TEXTO FORNECIDO:
______

O dia que descobri o que era felicidade (Outubro de 2018)
No mesmo ano, minha irmã foi fazer uma sessão de fotos com uma cafeteria. Ela estava trabalhando com as mídias sociais do lugar. E voltou para casa falando: “Bruna, você PRECISA ir no Kaffe!”. Mas o ano estava sendo difícil e cheio, tinha que terminar meu mestrado. Até que no meu aniversário, decidimos celebrar lá junto aos meus pais. Vi que a cafeteria era bem diferente de tudo o que eu já tinha conhecido aqui no Nordeste. Realmente eles tinham uma proposta de mostrar o café como ele deve ser apresentado: não apenas como uma bebida que faz parte da história do brasileiro, mas uma bebida que merece ser valorizada e respeitada, não só na xícara, mas em toda a cadeia, desde o produtor até minha boca.

O café mineiro que pedi veio com comidinhas mineiras que harmonizavam perfeitamente. No braço, eu já tinha tatuado um ramo de café e aquele lugar parecia mágico para uma pessoa que já era apaixonada pela bebida há tanto tempo. Até que veio uma caixinha na minha mesa e meus pais e minha irmã me deram de presente um curso de barista iniciante no Kaffe. Eu nem podia acreditar que faria um curso para aprender a mexer numa máquina de espresso! Tá, eu nem sou muito fã de espresso, eu amo um filtradinho, mas aquelas máquinas SÃO LINDAS. Sempre ficava olhando no Instagram aquelas La Marzocco (marca de máquina de espresso) lindonas. Eu agora poderia ser uma barista oficial.

______

DADOS DE ORIGEM:
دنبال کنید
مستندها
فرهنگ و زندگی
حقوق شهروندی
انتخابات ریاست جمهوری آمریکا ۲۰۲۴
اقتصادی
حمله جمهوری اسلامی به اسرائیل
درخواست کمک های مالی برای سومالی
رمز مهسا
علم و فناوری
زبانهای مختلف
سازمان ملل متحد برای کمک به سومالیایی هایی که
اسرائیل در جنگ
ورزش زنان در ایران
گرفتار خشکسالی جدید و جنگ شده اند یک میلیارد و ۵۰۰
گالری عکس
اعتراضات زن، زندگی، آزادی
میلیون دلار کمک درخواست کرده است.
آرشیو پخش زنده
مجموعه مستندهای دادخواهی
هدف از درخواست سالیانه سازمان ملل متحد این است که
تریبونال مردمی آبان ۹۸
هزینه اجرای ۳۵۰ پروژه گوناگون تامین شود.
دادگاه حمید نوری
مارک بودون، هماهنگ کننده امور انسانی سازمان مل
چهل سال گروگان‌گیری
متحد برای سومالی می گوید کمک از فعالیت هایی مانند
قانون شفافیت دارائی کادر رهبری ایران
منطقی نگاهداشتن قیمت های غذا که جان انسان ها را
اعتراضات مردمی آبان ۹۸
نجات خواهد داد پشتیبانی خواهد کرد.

______

Indique se cada afirmação concorda com o texto fornecido, respondendo sim ou não e citando as palavras exatas do texto que decidem: (a) a irmã de quem narra trabalhava com as mídias sociais da cafeteria; (b) quem narra prefere espresso a café filtrado; (c) o curso de barista foi um presente dos pais e da irmã de quem narra.

RESPOSTA:
(a) Sim: "Ela estava trabalhando com as mídias sociais do lugar."
(b) Não: "Tá, eu nem sou muito fã de espresso, eu amo um filtradinho"
(c) Sim: "meus pais e minha irmã me deram de presente um curso de barista iniciante no Kaffe."